## [Task brief]
Set the data down again, exactly as it reads, but without the pictures.
[Provided records — start]
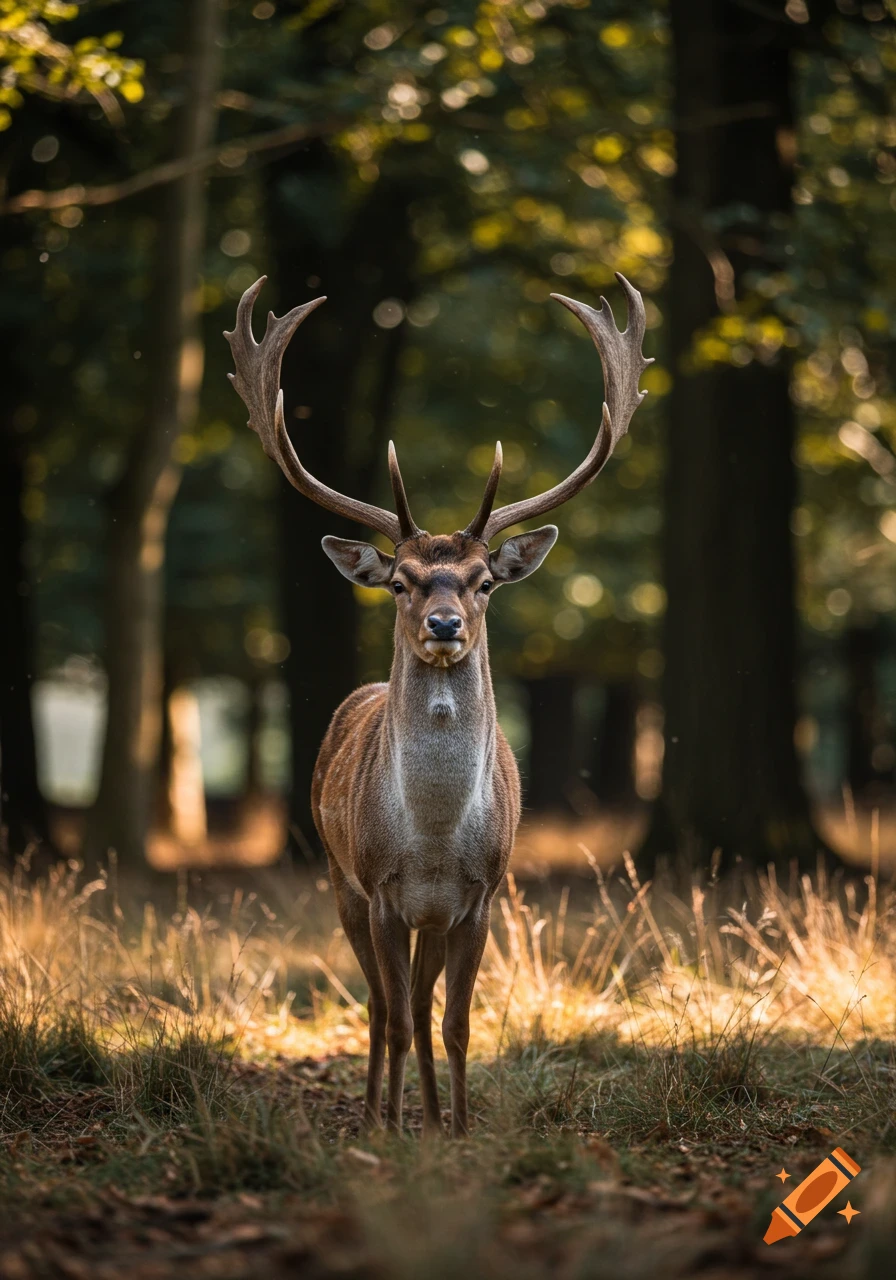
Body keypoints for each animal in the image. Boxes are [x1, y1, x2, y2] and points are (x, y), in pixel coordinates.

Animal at [225, 272, 651, 1138]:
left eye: (484, 580)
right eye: (400, 581)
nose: (445, 624)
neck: (429, 840)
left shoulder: (480, 898)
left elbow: (453, 1022)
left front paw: (454, 1127)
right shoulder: (381, 890)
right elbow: (389, 1014)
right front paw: (386, 1127)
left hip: (427, 916)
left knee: (419, 1006)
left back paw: (424, 1111)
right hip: (338, 879)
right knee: (383, 1005)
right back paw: (379, 1110)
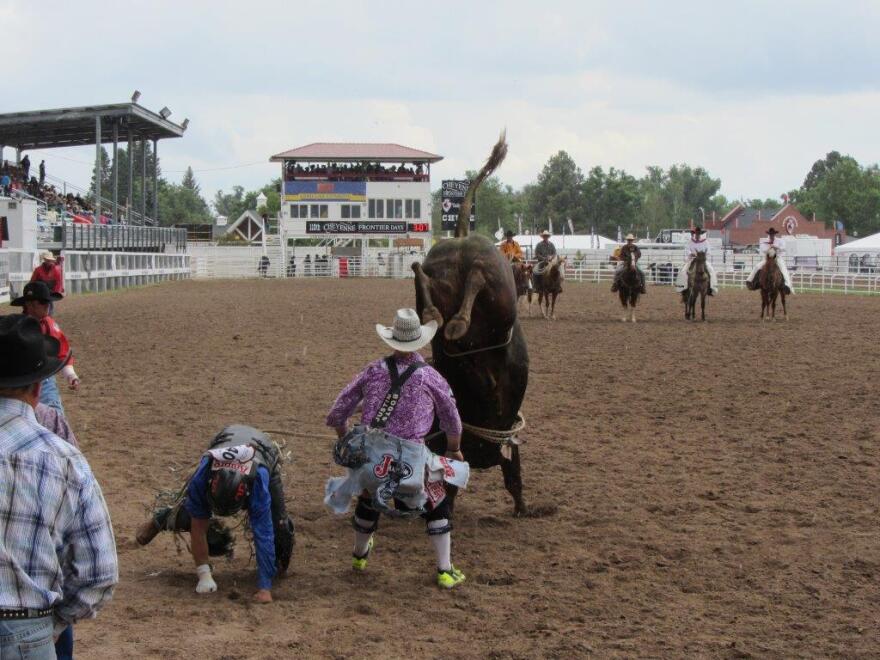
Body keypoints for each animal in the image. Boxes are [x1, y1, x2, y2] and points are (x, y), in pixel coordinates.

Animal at [410, 133, 532, 516]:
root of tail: (464, 234)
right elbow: (513, 475)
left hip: (455, 277)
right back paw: (449, 320)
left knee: (429, 275)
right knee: (470, 278)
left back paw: (439, 317)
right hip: (499, 292)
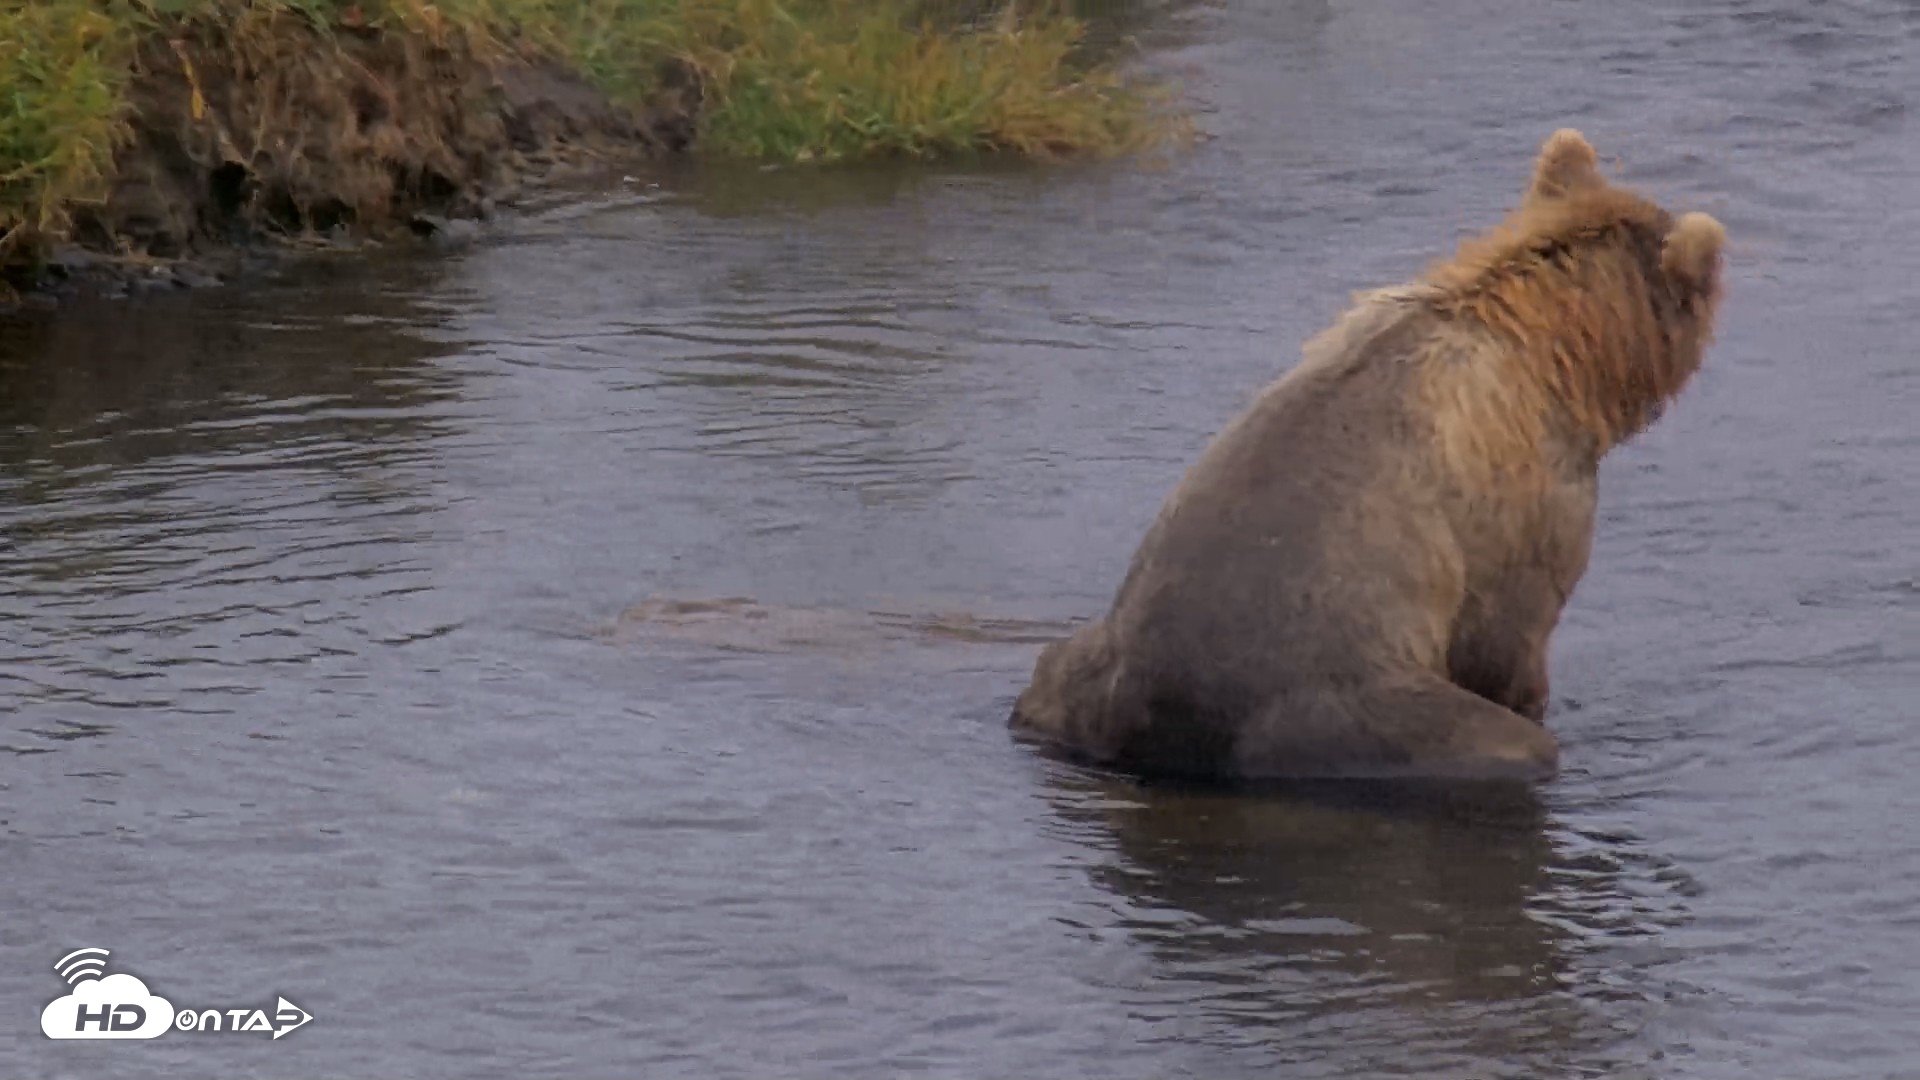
[Provided records — finish]
## [Your solution]
Body keypoints for each animal in the image. Boxes are [x1, y1, x2, y2] and points are (x, y), in pixel coordinates.

Animal at [225, 272, 651, 1138]:
left eye: (484, 580)
right eye: (400, 581)
nose: (445, 624)
neck: (429, 840)
left shoulder: (480, 898)
left elbow: (453, 1022)
left front paw: (454, 1127)
right shoulder: (381, 890)
right elbow: (389, 1014)
right front paw: (386, 1127)
left hip: (427, 916)
left knee: (419, 1006)
left back paw: (424, 1111)
right hip: (338, 879)
right knee: (383, 1005)
right back paw: (379, 1110)
Body keypoints for each animal in the image. Boxes are [x1, y1, x2, y2] and points are (x, y), in pixel coordinates.

Animal at [410, 133, 532, 516]:
root of tail: (464, 234)
right elbow: (513, 475)
left hip: (455, 277)
right back paw: (449, 320)
left knee: (429, 275)
right knee: (470, 278)
left back paw: (439, 317)
right hip: (499, 292)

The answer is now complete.